What’s in a name, you ask? Well, you’d know if your parents named you Lucifer! So, let’s not argue and reach to the conclusion that names of people and bottles of perfumes make a world of difference! Donna Karan’s batman perfume bottle could only catch the fancy of Batman, too bad he doesn’t exist! Michael Jackson’s hologram bottle did not even make it to the stores and Valentino’s Rock ‘n Rose Couture bottle was anything but haute!

The Prodigy Elixir looks like it was sent straight from out there signed, Love, ET! The Revlon fragrance was such a put-off with its fur that even PETA did not make a deal, they knew no one would buy this anyway and the Betsey Johnson scent was made straight out of some broken chandelier dyed in pink.

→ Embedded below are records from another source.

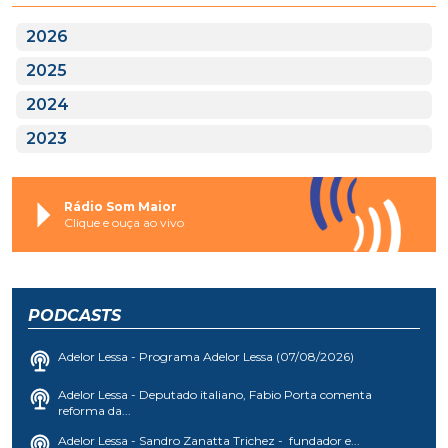
2026
2025
2024
2023
Rádio Som Maior
Clique e ouça ao vivo
PODCASTS
Adelor Lessa - Programa Adelor Lessa (07/08/2026)
Adelor Lessa - Deputado italiano, Fabio Porta comenta
reforma da...
Adelor Lessa - Sandro Zanatta Trichez - fundador e...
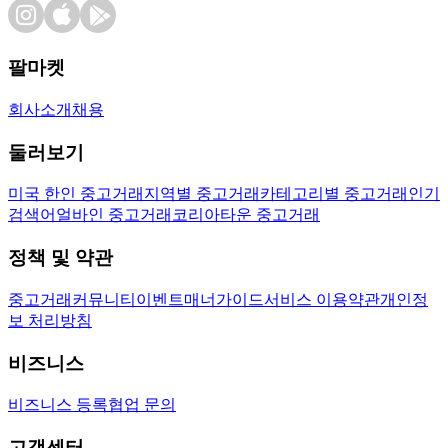
팔마켓
회사소개
채용
둘러보기
미국 한인 중고거래
지역별 중고거래
카테고리별 중고거래
인기
검색어
얼바인 중고거래
코리아타운 중고거래
정책 및 약관
중고거래
커뮤니티
이벤트
매너가이드
서비스 이용약관
개인정
보 처리방침
비즈니스
비즈니스 등록
협업 문의
고객센터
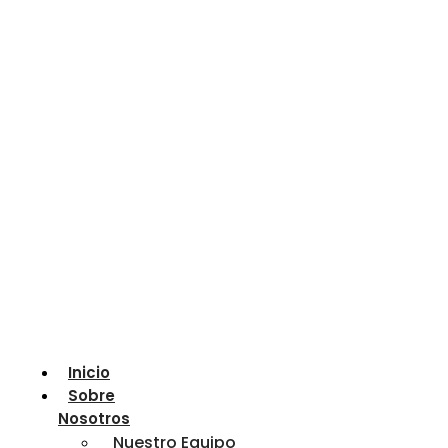
Inicio
Sobre
Nosotros
Nuestro Equipo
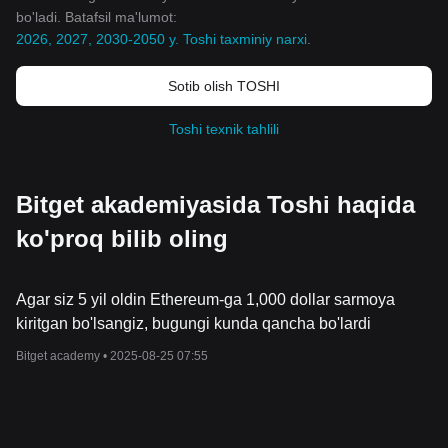
bo'ladi. Batafsil ma'lumot:
2026, 2027, 2030-2050 y. Toshi taxminiy narxi
.
Sotib olish TOSHI
Toshi texnik tahlili
Bitget akademiyasida Toshi haqida
ko'proq bilib oling
Agar siz 5 yil oldin Ethereum-ga 1,000 dollar sarmoya
kiritgan bo'lsangiz, bugungi kunda qancha bo'lardi
Bitget academy •
2025-08-25 07:55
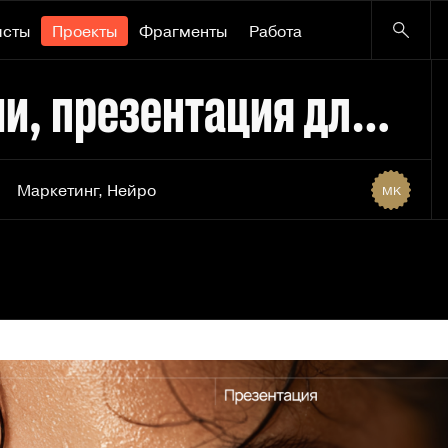
исты
Проекты
Фрагменты
Работа
Презентация компании, презентация для бизнеса
Маркетинг
,
Нейро
MK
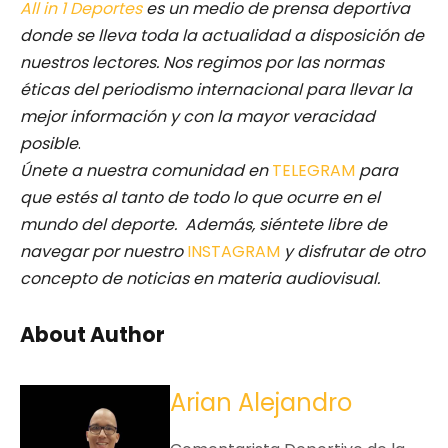
All in 1 Deportes
es un medio de prensa deportiva
donde se lleva toda la actualidad a disposición de
nuestros lectores.
Nos regimos por las normas
éticas del periodismo internacional para llevar la
mejor información y con la mayor veracidad
posible
.
Únete a nuestra comunidad en
TELEGRAM
para
que estés al tanto de todo lo que ocurre en el
mundo del deporte. Además, siéntete libre de
navegar por nuestro
INSTAGRAM
y disfrutar de otro
concepto de noticias en materia audiovisual.
About Author
Arian Alejandro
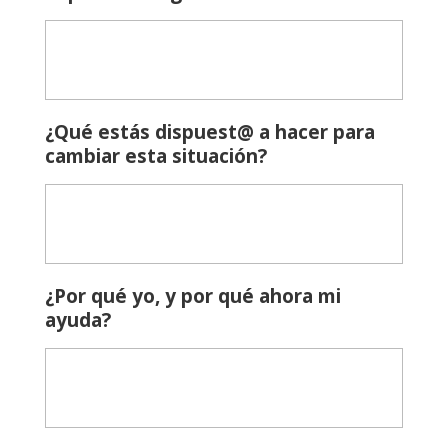
¿Qué estás dispuest@ a hacer para
cambiar esta situación?
¿Por qué yo, y por qué ahora mi
ayuda?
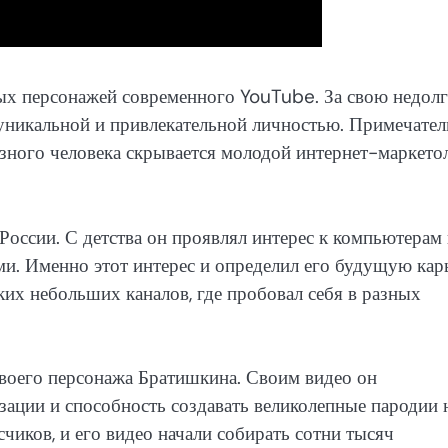
ых персонажей современного YouTube. За свою недол
 уникальной и привлекательной личностью. Примечател
озного человека скрывается молодой интернет-маркето
России. С детства он проявлял интерес к компьютерам
и. Именно этот интерес и определил его будущую кар
ких небольших каналов, где пробовал себя в разных
своего персонажа Братишкина. Своим видео он
ации и способность создавать великолепные пародии 
чиков, и его видео начали собирать сотни тысяч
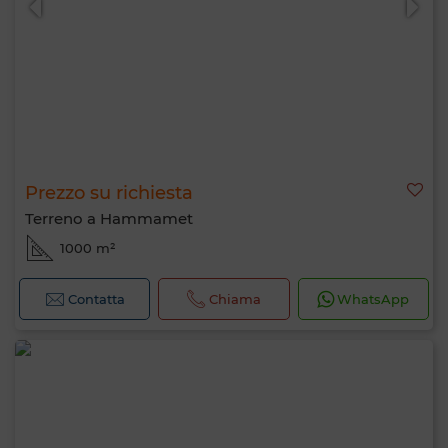
Prezzo su richiesta
Terreno a Hammamet
1000 m²
Contatta
Chiama
WhatsApp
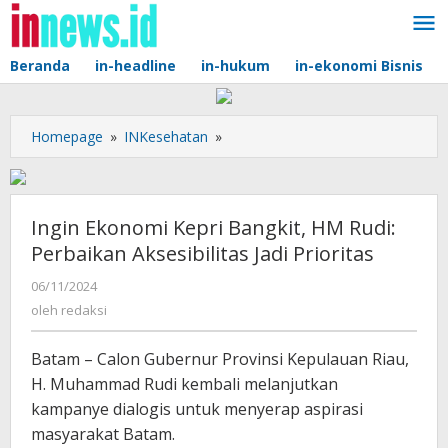
Lewati
ke
konten
Beranda
in-headline
in-hukum
in-ekonomi Bisnis
Ingin
Homepage
»
INKesehatan
»
Ekonomi
Kepri
Bangkit,
HM
Ingin Ekonomi Kepri Bangkit, HM Rudi:
Rudi:
Perbaikan Aksesibilitas Jadi Prioritas
Perbaikan
Aksesibilitas
oleh
06/11/2024
redaksi
Jadi
oleh
redaksi
Prioritas
Batam – Calon Gubernur Provinsi Kepulauan Riau,
H. Muhammad Rudi kembali melanjutkan
kampanye dialogis untuk menyerap aspirasi
masyarakat Batam.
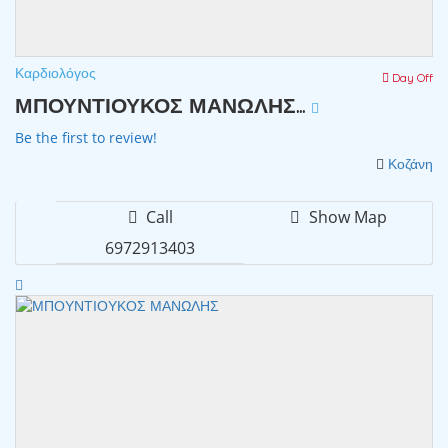
Καρδιολόγος
Day Off
ΜΠΟΥΝΤΙΟΥΚΟΣ ΜΑΝΩΛΗΣ...
Be the first to review!
Κοζάνη
Call
Show Map
6972913403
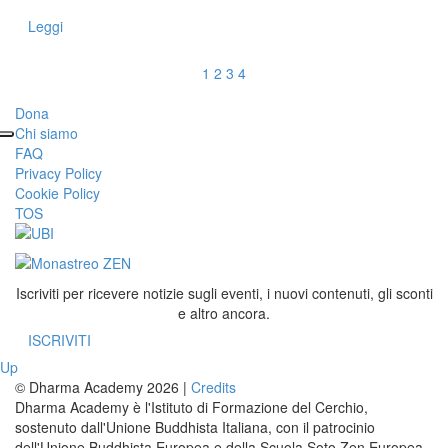
Leggi
1
2
3
4
Dona
Chi siamo
FAQ
Privacy Policy
Cookie Policy
TOS
Iscriviti per ricevere notizie sugli eventi, i nuovi contenuti, gli sconti
e altro ancora.
ISCRIVITI
Up
© Dharma Academy 2026 |
Credits
Dharma Academy è l'Istituto di Formazione del Cerchio,
sostenuto dall'Unione Buddhista Italiana, con il patrocinio
dell'Unione Buddhista Europea e della Scuola Soto Zen Europea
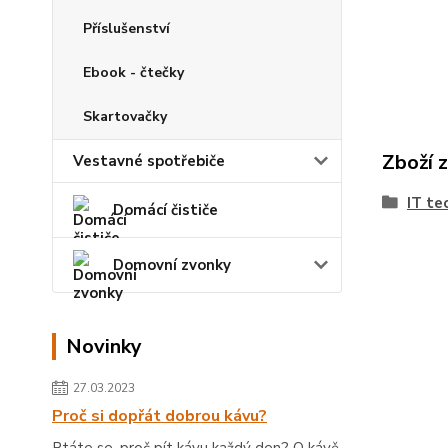
Příslušenství
Ebook - čtečky
Skartovačky
Zboží 
Vestavné spotřebiče
IT te
Domácí čističe
Domovní zvonky
Novinky
27.03.2023
Proč si dopřát dobrou kávu?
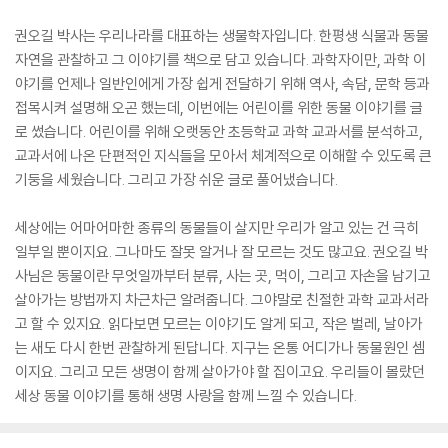
권오길 박사는 우리나라를 대표하는 생물학자입니다. 한평생 식물과 동물
자연을 관찰하고 그 이야기를 책으로 담고 있습니다. 과학자이만, 과학 이
야기를 언제나 일반인에게 가장 쉽게 전달하기 위해 역사, 속담, 문학 등과
접목시켜 설명해 오곤 했는데, 이번에는 어린이를 위한 동물 이야기를 글
로 썼습니다. 어린이를 위해 오랫동안 초등학교 과학 교과서를 분석하고,
교과서에 나온 단편적인 지식들을 모아서 체계적으로 이해할 수 있도록 큰
기둥을 세웠습니다. 그리고 가장 쉬운 글로 풀어냈습니다.
세상에는 어마어마한 종류의 동물들이 살지만 우리가 알고 있는 건 극히
일부일 뿐이지요. 그나마도 잘못 알거나 잘 모르는 것도 많고요. 권오길 박
사님은 동물이란 무엇일까부터 분류, 사는 곳, 먹이, 그리고 자손을 남기고
살아가는 방법까지 차근차근 알려줍니다. 그야말로 친절한 과학 교과서라
고 할 수 있지요. 읽다보면 모르는 이야기도 알게 되고, 작은 벌레, 날아가
는 새도 다시 한번 관찰하게 된답니다. 지구는 온통 어디가나 동물원인 셈
이지요. 그리고 모든 생명이 함께 살아가야 할 집이고요. 우리들이 몰랐던
세상 동물 이야기를 통해 생명 사랑을 함께 느낄 수 있습니다.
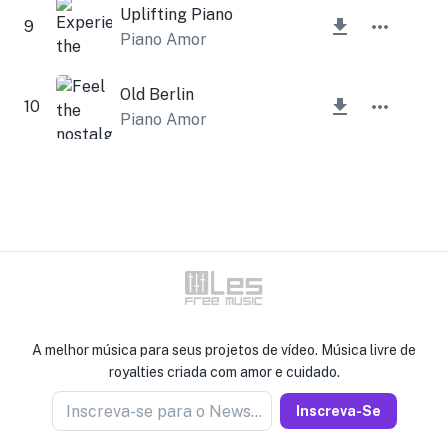
Uplifting Piano
9
Piano Amor
Old Berlin
10
Piano Amor
A melhor música para seus projetos de vídeo. Música livre de
royalties criada com amor e cuidado.
Inscreva-se para o Newseller
Inscreva-Se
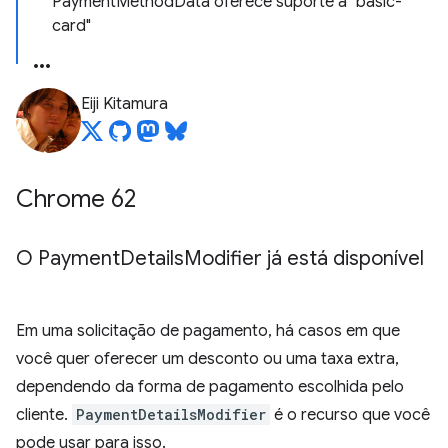
PaymentMethodData oferece suporte a "basic-
card"
Eiji Kitamura
Chrome 62
O Payment
Details
Modifier já está disponível
Em uma solicitação de pagamento, há casos em que
você quer oferecer um desconto ou uma taxa extra,
dependendo da forma de pagamento escolhida pelo
cliente.
PaymentDetailsModifier
é o recurso que você
pode usar para isso.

Alexander McQueen’s lack of creativity was named as a ‘royal dissapointment’ while Naomi Campbell took care of her failure when she attached a pom pom around her spritz making it a cat perfume! But the best one is the $300 bottle from Missoni Acqua who has just put a perfume knob on top of an unfinished dwarf pillow!
It might be mean to write these off because of their design but the importance of first impression can hardly be exaggerated, a person would not like to flaunt these on the dressers and if they do, well there won’t be many like him!